In response, an educational summit of businesses, education stakeholders, and political leaders was held and focused on improving the partnership between the school systems, community, and businesses. After several years of summits, research, needs assessments and surveys, it was decided that Fitzgerald needed a college and career academy.
After an initial grant application was denied, a decision was made between the participating school systems to move forward with plans for the academy, to be comprised of five academies:
In 2018, after adding another school district to its proposed student body, the academy applied again to the Georgia Office of College and Career Academies (CCA) and was awarded one of three, 3.2-million-dollar College and Career Academy grants.
A 20-person board of directors, reflecting a diversity of stakeholders, oversees the FHSCCA, which is fully functioning with college and career tracks in place.
The ’22-’23 school year will see the first graduating class having full advantage of the College and Career Academy benefits, but the fruits are already visible in student participation in work-based learning programs.
Fitzgerald for Change
A shared desire to bridge cultural divides gained momentum because of the Black Lives Matter Movement and the worldwide cry from the death of George Floyd. Community leaders planned a diverse community-wide march that drew over 300 participants with a shared desire to speak out against racial injustices.

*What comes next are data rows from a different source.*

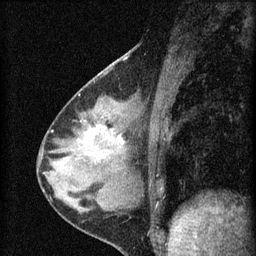
Breast MRI (dynamic contrast-enhanced), one sagittal slice; position 24 of 60 along the scan axis; dynamic contrast-enhanced series, image 2 of 4 at this slice position (ordered by acquisition); 1.5 T; TE 4.2 ms, TR 8.2 ms; 2 mm slice thickness; 256 × 256 image matrix, field of view 180 × 180 mm. Patient: female, 37 years.
Structures marked on this image (semi-automatic segmentation, software-assisted and operator-edited):
- analysis volume of interest (the breast-tissue region the enhancement analysis was run in; not a lesion): box from (x=77, y=116) to (x=127, y=175) px
- tumour enhancement mask (voxels above the 70 % enhancement threshold inside the analysis volume of interest): (x=93, y=128)–(x=124, y=157)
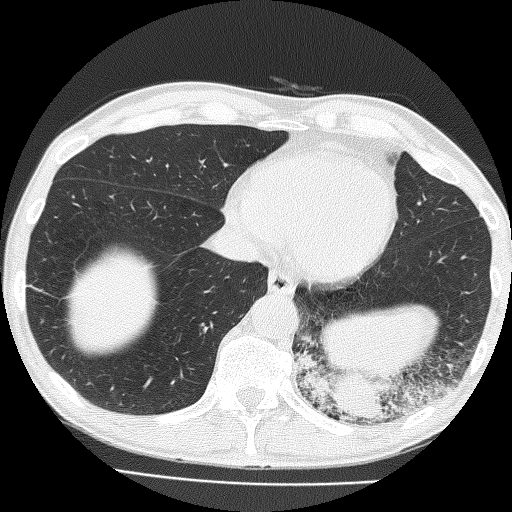
Chest CT (low-dose screening protocol), one axial image. First (baseline) screen. Lung window (W 1500 / L -600 HU). 2 mm slice thickness. Lung (sharp) reconstruction kernel (FC51). 120 kVp. Slice 112 of 160 in the series. 512 × 512 image matrix. Male, age 58 years at enrolment. Current smoker at enrolment.
Lesion marked by an expert reader, box from (x=288, y=291) to (x=431, y=435) px. The screening reader recorded 2 non-calcified nodules or masses ≥4 mm on this exam (left lower lobe, left upper lobe); which of them this box marks is not recorded. Later outcome: lung cancer diagnosed 39 days after this screen — non-small cell carcinoma, left lower lobe, poorly differentiated (G3), stage IV (AJCC 6th edition), 74 mm at pathology.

Born out of the unity found through the success of the march, the Fitzgerald for Change (FFC) Community-wide Initiative was established. FFC works in three different ways to build a more equitable community.
1. Community-Wide Forums
Monthly Zoom discussions have included conversation on topics including: Racist versus Anti-Racist; What is racism to you; and Unifying the Community, what will it take? Forums include community leaders and panelists who are carefully chosen to ensure the representation of all demographics.
Many participants have said that the conversations are eye-opening and have resulted in increased concern for others.
2. Community-Wide Survey
To better understand and share the stories of the entire community, a survey was developed. Questions were open-ended to allow participants to freely tell their stories. Questions covered various facets of racism and asked how race affects life in Fitzgerald.

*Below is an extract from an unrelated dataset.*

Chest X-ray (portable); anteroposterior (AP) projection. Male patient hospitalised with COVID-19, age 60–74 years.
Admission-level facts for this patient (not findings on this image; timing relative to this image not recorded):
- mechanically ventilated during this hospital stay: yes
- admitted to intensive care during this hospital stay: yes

Fitzgerald for Change committee members promoted the survey to their spheres of influence and the local utility company agreed to add it as an insert in resident’s bills.
Survey results will be widely available for all to see and gain a better appreciation of the community’s story.
3. Community-Wide Civic Discussions
FFC is in the planning stages of a series of community-wide discussions to explore residents’ sense of belonging and learn how to create a more welcoming community.
Discussions will include:
The insights gathered from these conversations will help shape an inclusive strategic community plan and will inspire a greater sense of belonging and inclusion among all residents.